Although it would be amazing to see this be put into action, it is certainly not the only way to yield value from my model, in fact, I would not entirely recommend it. I see the best and most accessible way for the model to be used is for someone to come up with a social system which fits the requirements, think about the properties of that social system and the state of society, and sketch out a curve with a ball according to how that someone feels about how each part of the model should be portrayed. Then that someone should imagine how the ball would move, and generally just think about the state of the model that person constructed with all the existing variables in mind. Just doing this, I believe, can be an extremely effective springboard for insights, conclusions, and discoveries. Think about all of the examples I have used so far – I haven’t had to substitute variables for hard numerical values in any of them.
Finally, I believe this model can offer value in the parts that it is made of. In other words, the conclusions and theoretical underpinnings of my model can be taken and expanded to any sort of new concept or construction of how society operates. If not anything I have put forth so far, if someone identifies a system to fit the requirements, they can at least come to a set and sure amount of determinations just by knowing what percent of society has adopted that system.

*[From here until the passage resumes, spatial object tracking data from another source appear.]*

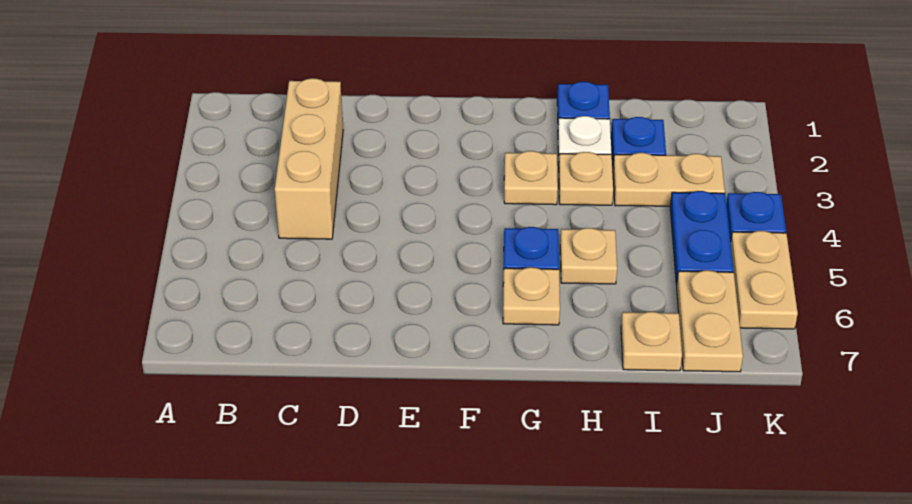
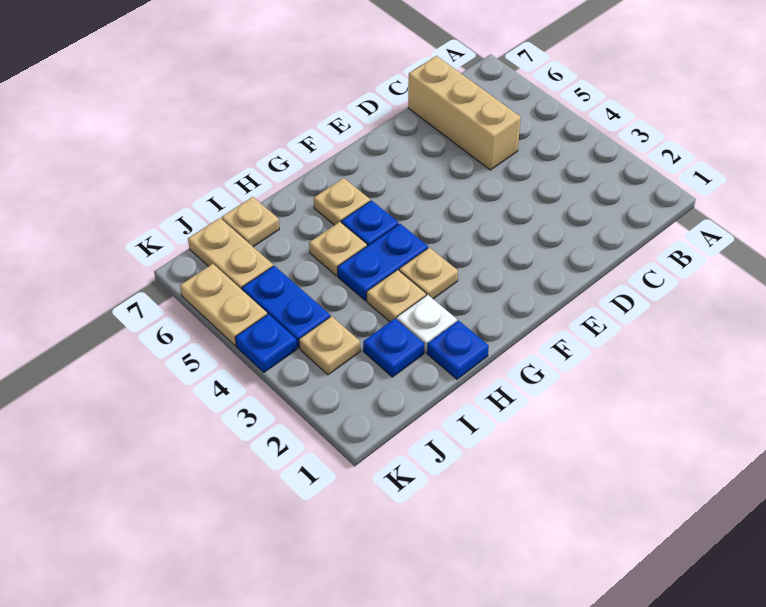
tan 1x3 brick [275,78,343,239] -> tan 1x3 brick moved to [408,56,521,170]
none -> blue 1x2 plate [338,224,428,301]
tan 1x2 plate [613,153,725,206] -> tan 1x1 plate [299,316,360,375]

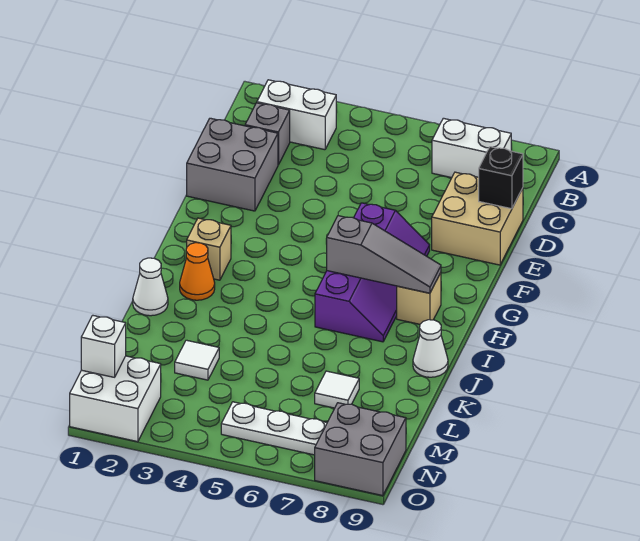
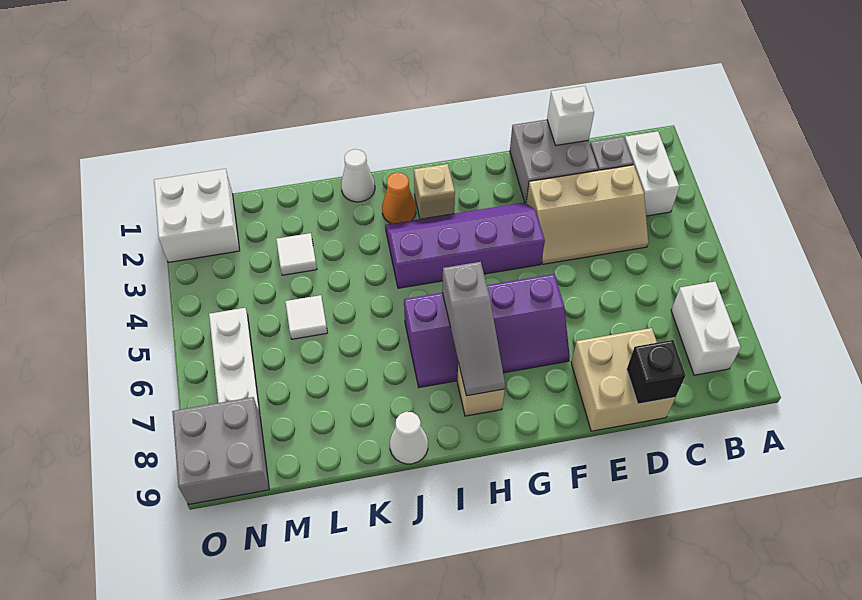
none -> tan 2x3 slope [526,165,648,264]
none -> purple 2x4 slope [385,202,545,288]
white 1x1 tile [315,371,359,408] -> white 1x1 tile moved to [285,295,327,339]
white 1x1 brick [81,315,126,377] -> white 1x1 brick moved to [547,86,594,145]

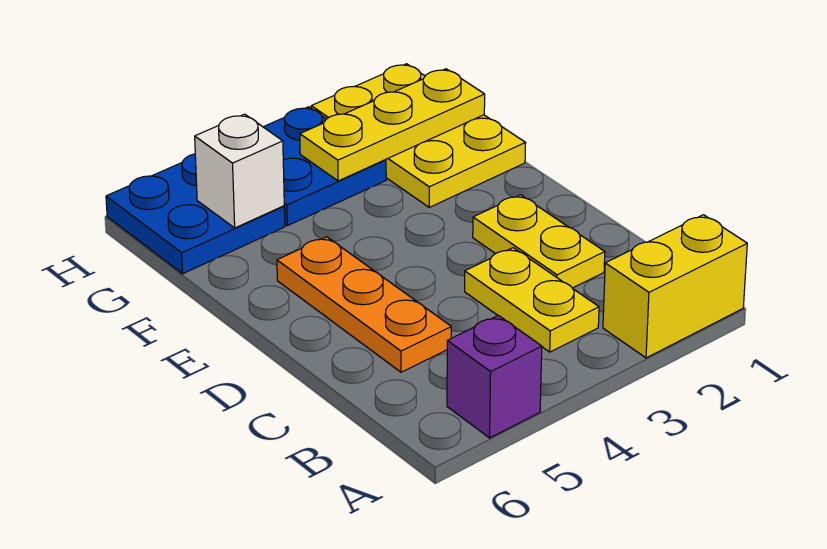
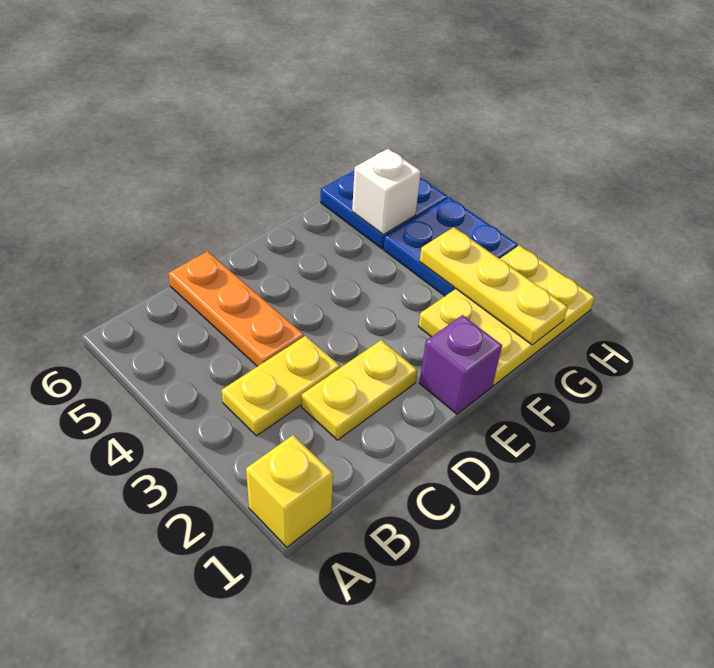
yellow 1x2 brick [603,215,747,358] -> yellow 1x1 brick [246,435,333,547]
purple 1x1 brick [447,315,542,438] -> purple 1x1 brick moved to [419,315,502,414]
orange 1x3 plate [277,237,451,372] -> orange 1x3 plate turned to [169,251,304,367]

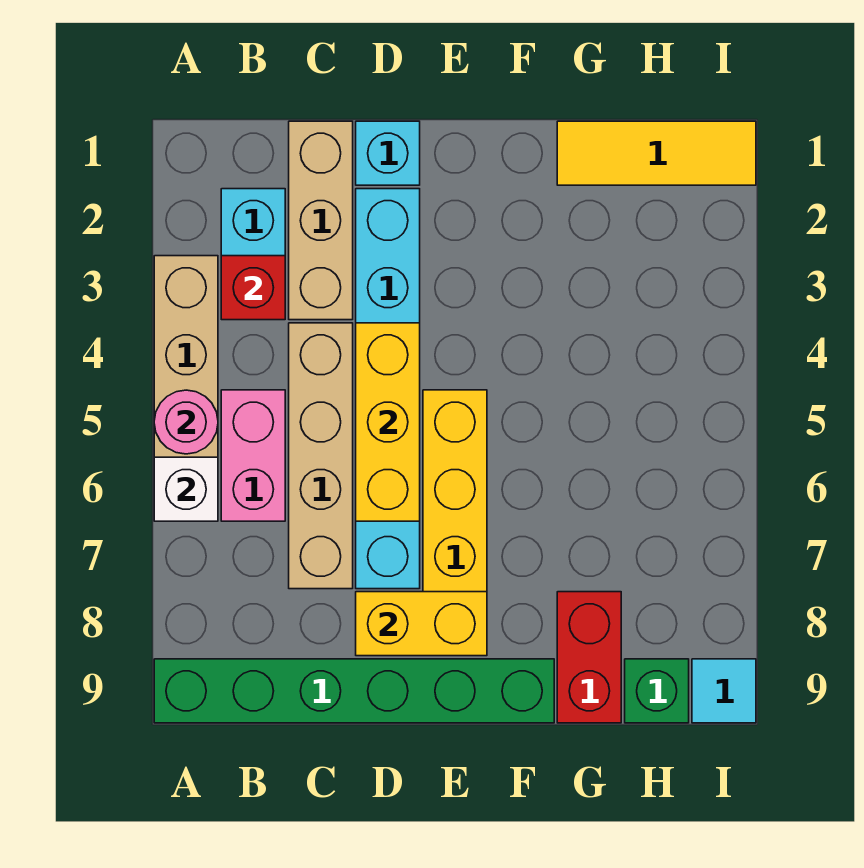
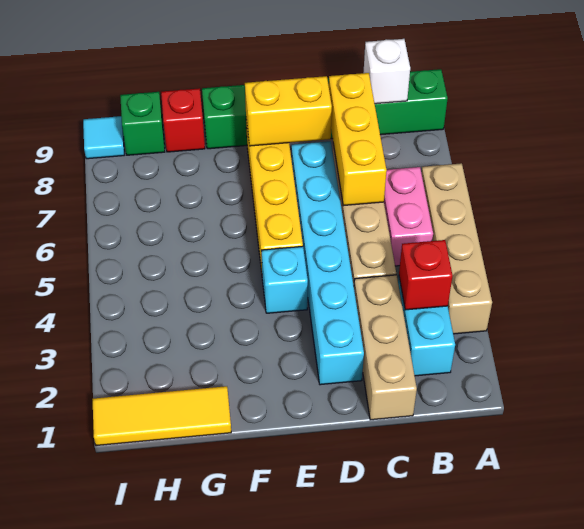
pink 1x1 round brick [154,390,218,454] -> none
white 1x1 brick [154,457,218,521] -> white 1x1 brick moved to [363,39,410,104]
cyan 1x1 brick [356,121,420,185] -> cyan 1x1 brick moved to [261,246,308,313]
yellow 1x3 brick [356,323,420,521] -> yellow 1x3 brick moved to [329,73,387,206]
red 1x2 brick [557,592,621,723] -> red 1x1 brick [161,88,205,152]

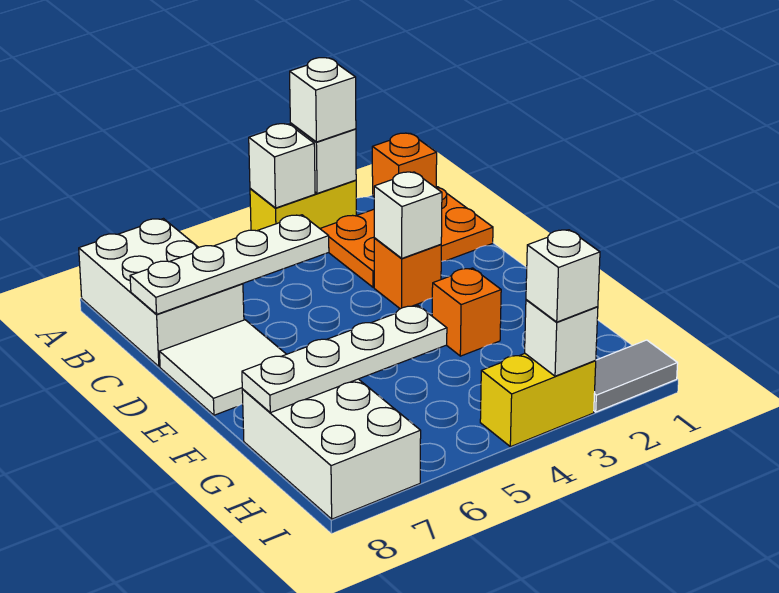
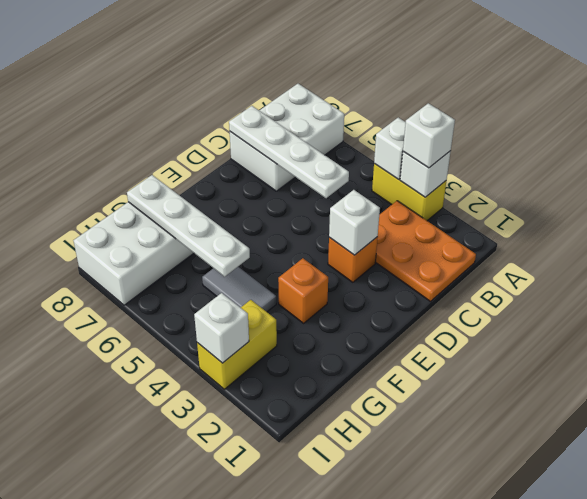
orange 1x1 brick [372,133,437,196] -> none
white 2x2 tile [159,320,286,415] -> none
grey 1x2 tile [594,340,678,412] -> grey 1x2 tile moved to [202,267,276,312]
yellow 1x2 brick [480,354,596,447] -> yellow 1x2 brick turned to [197,300,277,389]
white 1x1 brick [526,230,600,322] -> none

I’ll wrap this post up with a BBC article I came across recently. This article talked about a researcher who looked at hundreds of political campaigns over the last century and found that although the exact dynamics will depend on many factors, it was shown that it takes around 3.5% of the population actively participating in the protests to ensure serious political change. It’s hard to say which types of political change were game-theory depended and which weren’t, but this does show that there is serious research which plays into my model. “But the results say only 3.5% of the population participated, not 50%!” You say. Yes, but the 3.5% is only the percent of people devoted enough to actively participate. If 3.5% are actively participating, then most likely another 20% of the population strongly supports the issue, another 30% supports it mildly, and probably another 20% supports it slightly. Regardless, the fact that there was identifiable cutoff plays into my conclusions that there is a discernible point of adoption where things start to fall one direction. Funnily, this recent article did exactly what I described in one of the first sentences in my previous post: “Social scientists and historians often use contextual evidence and a chronology of events describe the process of how social systems flip. But society is a machine with each individual operating as a node, and these sorts of explanations merely put together a coherent narrative of the outputs of this machine rather than its inner workings.” If my model is right, now you know the gears.